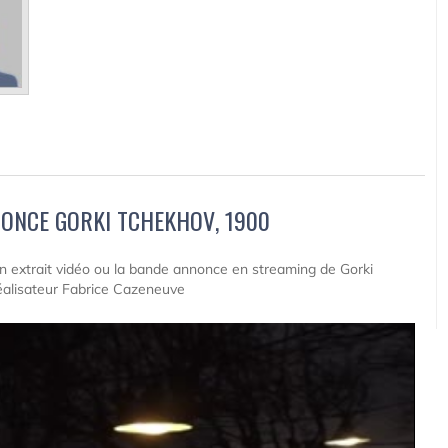
ONCE GORKI TCHEKHOV, 1900
 un extrait vidéo ou la bande annonce en streaming de Gorki
éalisateur Fabrice Cazeneuve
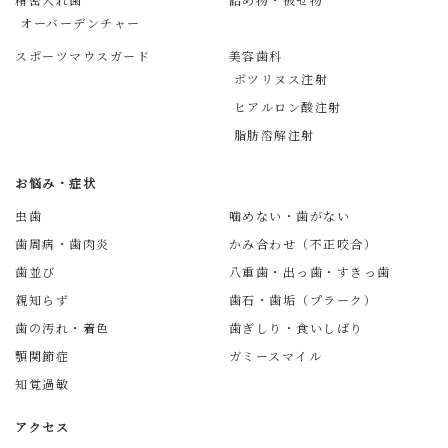
オーバーデンチャー
スポーツマウスガード
美容歯科
ボツリヌス注射
ヒアルロン酸注射
脂肪溶解注射
お悩み・症状
虫歯
噛めない・歯がない
歯周病・歯肉炎
かみ合わせ（不正咬合）
歯並び
八重歯・出っ歯・すきっ歯
親知らず
歯石・歯垢（プラーク）
歯の汚れ・着色
歯ぎしり・食いしばり
顎関節症
ガミースマイル
知覚過敏
アクセス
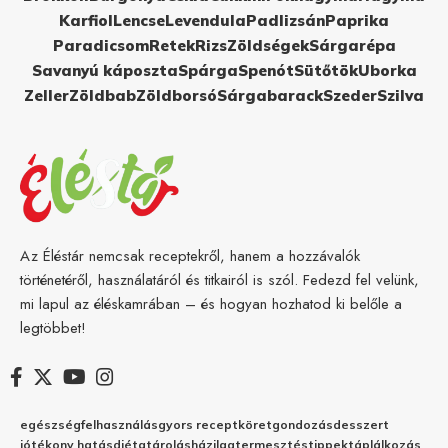
Karfiol
Lencse
Levendula
Padlizsán
Paprika
Paradicsom
Retek
Rizs
Zöldségek
Sárgarépa
Savanyú káposzta
Spárga
Spenót
Sütőtök
Uborka
Zeller
Zöldbab
Zöldborsó
Sárgabarack
Szeder
Szilva
Az Éléstár nemcsak receptekről, hanem a hozzávalók
történetéről, használatáról és titkairól is szól. Fedezd fel velünk,
mi lapul az éléskamrában – és hogyan hozhatod ki belőle a
legtöbbet!
egészség
felhasználás
gyors recept
köret
gondozás
desszert
jótékony hatás
diéta
tárolás
házilag
termesztés
tippek
táplálkozás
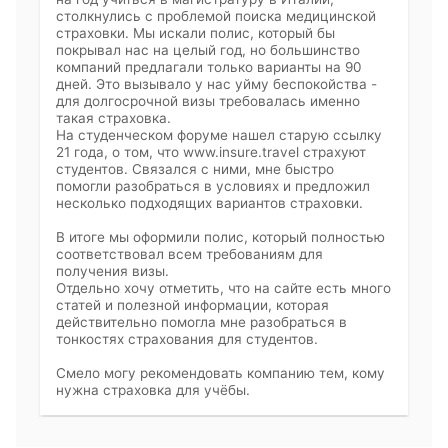
столкнулись с проблемой поиска медицинской
страховки. Мы искали полис, который бы
покрывал нас на целый год, но большинство
компаний предлагали только варианты на 90
дней. Это вызывало у нас уйму беспокойства -
для долгосрочной визы требовалась именно
такая страховка.
На студенческом форуме нашел старую ссылку
21 года, о том, что www.insure.travel страхуют
студентов. Связался с ними, мне быстро
помогли разобраться в условиях и предложил
несколько подходящих вариантов страховки.
В итоге мы оформили полис, который полностью
соответствовал всем требованиям для
получения визы.
Отдельно хочу отметить, что на сайте есть много
статей и полезной информации, которая
действительно помогла мне разобраться в
тонкостях страхования для студентов.
Смело могу рекомендовать компанию тем, кому
нужна страховка для учёбы.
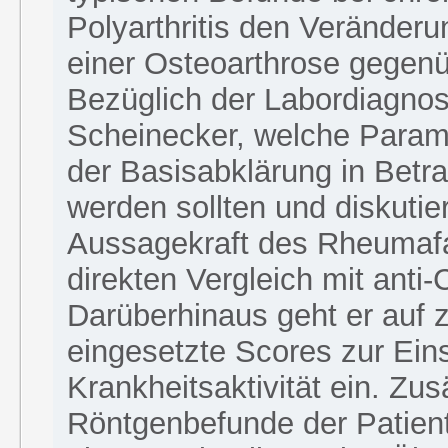
Polyarthritis den Veränderu
einer Osteoarthrose gegenü
Bezüglich der Labordiagnost
Scheinecker, welche Para
der Basisabklärung in Betr
werden sollten und diskutier
Aussagekraft des Rheumafa
direkten Vergleich mit anti
Darüberhinaus geht er auf 
eingesetzte Scores zur Ein
Krankheitsaktivität ein. Zus
Röntgenbefunde der Patien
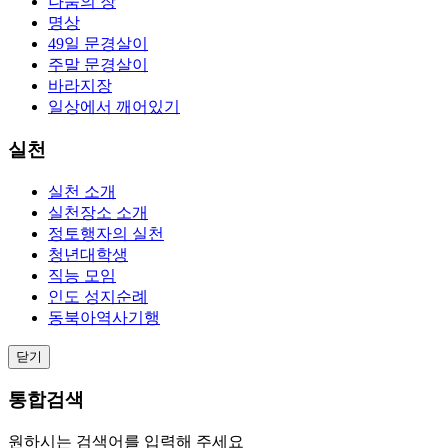
나눔의 장
명상
49일 문경살이
주말 문경살이
바라지장
일상에서 깨어있기
실천
실천 소개
실천장소 소개
정토행자의 실천
청년대학생
직능 모임
인도 성지순례
동북아역사기행
닫기
통합검색
원하시는 검색어를 입력해 주세요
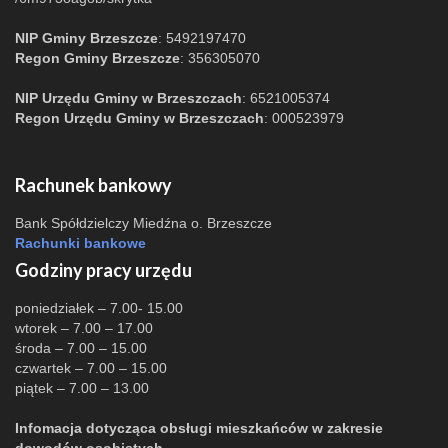
NIP Gminy Brzeszcze
: 5492197470
Regon Gminy Brzeszcze
: 356305070
NIP Urzędu Gminy w Brzeszczach
: 6521005374
Regon Urzędu Gminy w Brzeszczach
: 000523979
Rachunek bankowy
Bank Spółdzielczy Miedźna o. Brzeszcze
Rachunki bankowe
Godziny pracy urzędu
poniedziałek – 7.00- 15.00
wtorek – 7.00 – 17.00
środa – 7.00 – 15.00
czwartek – 7.00 – 15.00
piątek – 7.00 – 13.00
Infomacja dotycząca obsługi mieszkańców w zakresie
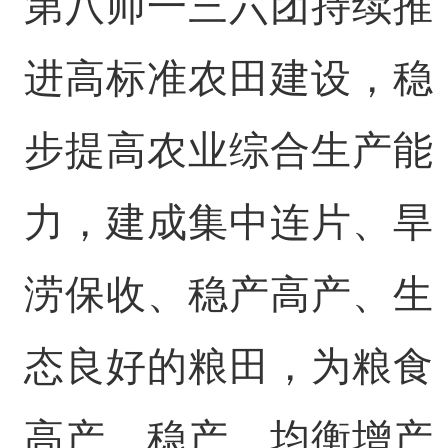
第八师一三六团持续推
进高标准农田建设，稳
步提高农业综合生产能
力，建成集中连片、旱
涝保收、稳产高产、生
态良好的粮田，为粮食
高产、稳产、均衡增产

WHAT THE TASK ASKS | Return the number of lines in the material holding the string "разобраться", and no other text.

RESPONSE BOX | 2